El Derecho Administrativo, bien lo sabemos, o camina con paso firme sobre el fundamento seguro del Estado de Derecho, o acaba convirtiéndose, así lo acredita el tiempo, hoy especialmente, en longa manus del poder, cualquiera que sea su naturaleza. Por eso, las nuevas tecnologías tienen un potencial relevante en orden a garantizar transparencia, seguridad, trazabilidad, participación. Pero también pueden convertirse, siniestramente manejadas, en instrumentos de arbitrariedad y dominación, sobre todo de los más fuertes sobre los más débiles e indefensos.
En este sentido, la concepción formal o procedimental del Derecho, de gran prestigio y general aceptación en el Derecho Público, especialmente en el Derecho Administrativo, corre, cuando se entiende al margen de la sustancia, de los valores, un grave peligro. Me refiero a la excesiva ritualización, a la obsesión o idealización del procedimiento, que poco a poco va desnaturalizando el fin al que debe servir: la realización de la justicia. Pues bien, tal tendencia puede combatirse a través de las nuevas tecnologías, siempre que se conviertan, no en fines, sino en medios para la instauración del Estado de Derecho. Para eso, los algoritmos no pueden ser secretos, deben conocerse sus tripas y los efectos de su implementación. Las más variadas expresiones del blockchain y de la inteligencia artificial deben ser usadas de acuerdo con la juridicidad, sirviendo objetivamente al interés general en cada caso y situación en que se empleen.
Las nuevas tecnologías, por supuesto, deben entenderse y realizarse en el marco constitucional. Un marco, el de la Constitución española de 1978, que plasma de forma magistral una serie de valores y principios a los que debe ajustarse el conjunto del Ordenamiento jurídico.
En efecto, en los valores y principios constitucionales reside el espíritu constitucional, el centro de donde procede el dinamismo y las virtualidades de la Constitución. Ese conjunto de valores o de vectores, recogidos tanto en el preámbulo como en el articulado, dan sentido a todo el texto constitucional y deben impregnar el régimen jurídico y el orden social colectivo.

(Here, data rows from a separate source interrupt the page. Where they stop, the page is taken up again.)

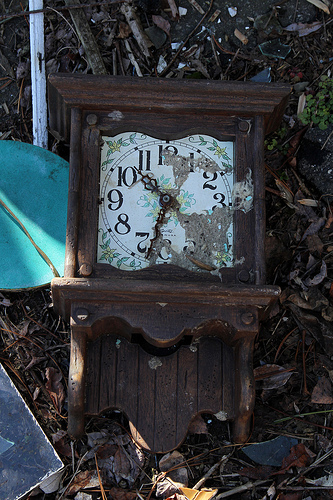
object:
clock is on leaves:
[97, 130, 237, 277]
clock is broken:
[98, 133, 235, 269]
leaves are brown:
[1, 36, 26, 84]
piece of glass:
[1, 363, 66, 497]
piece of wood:
[46, 72, 291, 448]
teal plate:
[0, 140, 70, 289]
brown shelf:
[47, 73, 288, 453]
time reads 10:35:
[124, 129, 176, 264]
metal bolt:
[236, 117, 251, 134]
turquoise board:
[50, 72, 293, 456]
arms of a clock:
[130, 161, 166, 209]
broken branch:
[2, 1, 125, 27]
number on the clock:
[115, 164, 138, 189]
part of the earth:
[3, 2, 328, 71]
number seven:
[133, 231, 153, 258]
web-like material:
[95, 128, 237, 272]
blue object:
[1, 139, 69, 292]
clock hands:
[144, 198, 170, 258]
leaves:
[83, 441, 116, 473]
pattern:
[176, 183, 211, 229]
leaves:
[315, 376, 332, 414]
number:
[135, 147, 151, 173]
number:
[106, 186, 123, 211]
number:
[111, 212, 129, 238]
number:
[133, 232, 151, 253]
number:
[156, 144, 175, 168]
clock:
[45, 68, 294, 456]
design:
[68, 397, 249, 452]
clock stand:
[45, 71, 293, 453]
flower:
[213, 144, 226, 157]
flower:
[107, 136, 120, 152]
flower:
[101, 243, 117, 256]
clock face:
[100, 130, 234, 274]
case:
[44, 68, 289, 453]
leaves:
[46, 349, 66, 414]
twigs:
[255, 397, 332, 428]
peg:
[74, 307, 89, 319]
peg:
[239, 308, 255, 324]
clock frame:
[44, 69, 292, 454]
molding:
[27, 2, 49, 151]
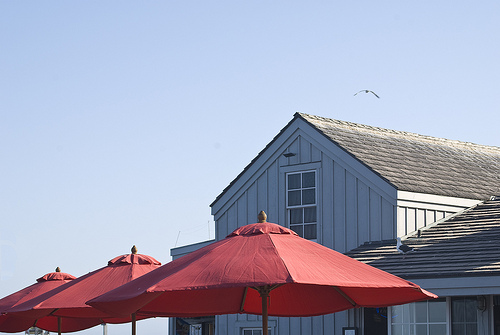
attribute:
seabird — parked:
[278, 147, 297, 158]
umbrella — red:
[85, 209, 443, 318]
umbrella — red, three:
[21, 259, 410, 317]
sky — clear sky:
[1, 4, 498, 281]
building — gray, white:
[187, 95, 498, 315]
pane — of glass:
[288, 177, 297, 189]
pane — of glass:
[302, 175, 314, 187]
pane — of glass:
[289, 193, 300, 203]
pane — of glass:
[305, 194, 315, 206]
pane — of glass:
[305, 212, 312, 220]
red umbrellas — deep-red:
[86, 210, 436, 332]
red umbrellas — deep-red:
[6, 244, 164, 322]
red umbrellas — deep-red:
[1, 265, 89, 334]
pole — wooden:
[248, 281, 278, 334]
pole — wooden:
[124, 303, 140, 334]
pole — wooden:
[51, 313, 67, 334]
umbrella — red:
[89, 214, 447, 325]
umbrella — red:
[0, 267, 79, 332]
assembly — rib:
[235, 279, 284, 299]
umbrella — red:
[5, 245, 175, 326]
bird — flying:
[349, 86, 379, 100]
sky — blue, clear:
[0, 5, 499, 334]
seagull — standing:
[394, 237, 415, 267]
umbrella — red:
[85, 210, 438, 333]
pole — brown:
[245, 283, 280, 333]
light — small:
[282, 147, 297, 160]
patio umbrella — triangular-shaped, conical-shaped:
[144, 212, 422, 317]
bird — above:
[351, 88, 380, 98]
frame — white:
[278, 159, 326, 248]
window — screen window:
[360, 303, 393, 333]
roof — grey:
[296, 110, 496, 203]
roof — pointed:
[150, 84, 430, 261]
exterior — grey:
[162, 84, 496, 220]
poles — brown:
[39, 309, 174, 331]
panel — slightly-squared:
[82, 235, 234, 305]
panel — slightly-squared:
[145, 235, 295, 294]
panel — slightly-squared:
[264, 232, 418, 289]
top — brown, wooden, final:
[254, 208, 265, 221]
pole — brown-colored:
[257, 291, 272, 331]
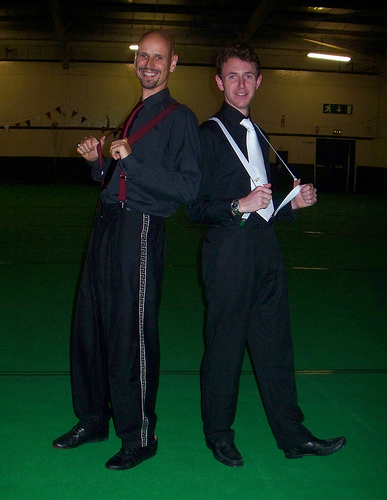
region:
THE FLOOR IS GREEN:
[182, 473, 197, 496]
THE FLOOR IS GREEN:
[188, 479, 200, 490]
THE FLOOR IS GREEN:
[182, 453, 189, 460]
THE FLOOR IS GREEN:
[196, 473, 209, 479]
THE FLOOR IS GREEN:
[185, 454, 197, 460]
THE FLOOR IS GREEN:
[200, 481, 208, 483]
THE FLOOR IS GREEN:
[201, 482, 210, 493]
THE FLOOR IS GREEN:
[195, 468, 213, 487]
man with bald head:
[93, 27, 195, 93]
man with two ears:
[121, 31, 192, 95]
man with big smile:
[96, 33, 200, 102]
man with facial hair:
[112, 19, 186, 101]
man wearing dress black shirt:
[65, 78, 197, 231]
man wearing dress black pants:
[45, 25, 189, 486]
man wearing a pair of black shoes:
[29, 21, 189, 480]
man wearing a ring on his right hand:
[48, 126, 172, 175]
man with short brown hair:
[199, 27, 295, 121]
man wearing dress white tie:
[196, 95, 294, 240]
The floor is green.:
[172, 470, 204, 496]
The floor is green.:
[188, 477, 204, 495]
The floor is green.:
[174, 434, 204, 466]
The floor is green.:
[167, 444, 213, 492]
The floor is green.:
[249, 480, 270, 498]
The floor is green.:
[209, 488, 220, 495]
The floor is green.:
[172, 463, 200, 486]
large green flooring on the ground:
[88, 471, 191, 498]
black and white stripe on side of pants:
[130, 380, 155, 451]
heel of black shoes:
[323, 427, 348, 456]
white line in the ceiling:
[299, 45, 365, 69]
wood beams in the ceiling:
[68, 8, 185, 22]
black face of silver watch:
[226, 198, 257, 219]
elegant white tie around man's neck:
[232, 115, 275, 223]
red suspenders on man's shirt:
[85, 93, 165, 164]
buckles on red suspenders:
[110, 171, 131, 208]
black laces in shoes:
[103, 441, 138, 457]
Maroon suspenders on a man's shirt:
[142, 101, 188, 133]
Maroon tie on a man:
[119, 102, 146, 138]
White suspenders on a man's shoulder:
[210, 114, 239, 156]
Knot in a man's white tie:
[239, 116, 256, 133]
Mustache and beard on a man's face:
[134, 67, 165, 89]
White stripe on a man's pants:
[135, 209, 152, 457]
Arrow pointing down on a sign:
[334, 103, 341, 114]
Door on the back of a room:
[314, 132, 354, 191]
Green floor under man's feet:
[5, 377, 383, 498]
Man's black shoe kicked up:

En el preámbulo constitucional, como es bien sabido, se señalan, en primer lugar, la justicia, la libertad y la seguridad como los tres valores constitucionales más importantes. En la idea de justicia late la convicción de que hay algo debido al hombre, a cada hombre, a cada mujer. Por encima de consideraciones sociológicas o históricas, más allá de valoraciones económicas o de utilidad, el hombre, el ciudadano, cada vecino, se yergue ante el Estado, ante cualquier poder, con un carácter absoluto: esta mujer, este hombre, son lo inviolable; el poder, la ley, el Estado democrático, se derrumbarían si la dignidad de la persona no fuere respetada. No puede ser, de ninguna manera, que una concepción mesiánica y finalista de las nuevas tecnologías acaben por doblegar al ser humano ante el imperio de la tecnología. Algo que podría ocurrir, si permitiéramos que las máquinas sustituyan a la discreción humana, a la voluntad de los hombres, en la toma de decisiones esenciales para la vida y la libertad de las personas.